### Available data

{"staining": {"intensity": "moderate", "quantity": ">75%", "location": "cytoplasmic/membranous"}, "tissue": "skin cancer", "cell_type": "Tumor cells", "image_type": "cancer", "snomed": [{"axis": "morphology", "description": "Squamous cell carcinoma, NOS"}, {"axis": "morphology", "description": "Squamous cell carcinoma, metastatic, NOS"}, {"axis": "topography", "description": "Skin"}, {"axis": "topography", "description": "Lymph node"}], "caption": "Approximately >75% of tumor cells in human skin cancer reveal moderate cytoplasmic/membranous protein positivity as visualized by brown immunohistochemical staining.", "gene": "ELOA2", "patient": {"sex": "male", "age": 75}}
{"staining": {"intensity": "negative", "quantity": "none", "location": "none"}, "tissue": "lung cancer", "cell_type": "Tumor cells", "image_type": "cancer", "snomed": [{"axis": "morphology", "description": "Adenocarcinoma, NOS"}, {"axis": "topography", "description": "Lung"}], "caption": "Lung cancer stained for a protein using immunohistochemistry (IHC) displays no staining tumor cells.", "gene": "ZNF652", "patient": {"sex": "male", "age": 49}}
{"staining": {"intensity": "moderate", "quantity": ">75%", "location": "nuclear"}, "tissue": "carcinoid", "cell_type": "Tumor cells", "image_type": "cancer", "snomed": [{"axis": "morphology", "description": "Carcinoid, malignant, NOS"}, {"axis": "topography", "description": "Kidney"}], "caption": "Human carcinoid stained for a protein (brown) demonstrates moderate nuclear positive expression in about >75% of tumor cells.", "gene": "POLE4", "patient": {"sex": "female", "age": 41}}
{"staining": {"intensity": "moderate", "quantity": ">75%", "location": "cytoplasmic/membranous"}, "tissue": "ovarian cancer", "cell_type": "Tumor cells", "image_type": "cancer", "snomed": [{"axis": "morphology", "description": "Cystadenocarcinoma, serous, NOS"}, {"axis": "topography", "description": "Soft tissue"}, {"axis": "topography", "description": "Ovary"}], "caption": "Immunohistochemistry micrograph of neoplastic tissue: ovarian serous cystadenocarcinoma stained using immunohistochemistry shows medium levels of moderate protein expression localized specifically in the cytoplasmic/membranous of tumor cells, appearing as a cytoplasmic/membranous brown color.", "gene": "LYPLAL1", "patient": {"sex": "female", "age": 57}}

### Task brief
Look back at the data above. Transcribe exactly the lines starting at the line that contains "cancer stained for" and ending at the line that contains "carcinoid stained for".

### Finished task
{"staining": {"intensity": "negative", "quantity": "none", "location": "none"}, "tissue": "lung cancer", "cell_type": "Tumor cells", "image_type": "cancer", "snomed": [{"axis": "morphology", "description": "Adenocarcinoma, NOS"}, {"axis": "topography", "description": "Lung"}], "caption": "Lung cancer stained for a protein using immunohistochemistry (IHC) displays no staining tumor cells.", "gene": "ZNF652", "patient": {"sex": "male", "age": 49}}
{"staining": {"intensity": "moderate", "quantity": ">75%", "location": "nuclear"}, "tissue": "carcinoid", "cell_type": "Tumor cells", "image_type": "cancer", "snomed": [{"axis": "morphology", "description": "Carcinoid, malignant, NOS"}, {"axis": "topography", "description": "Kidney"}], "caption": "Human carcinoid stained for a protein (brown) demonstrates moderate nuclear positive expression in about >75% of tumor cells.", "gene": "POLE4", "patient": {"sex": "female", "age": 41}}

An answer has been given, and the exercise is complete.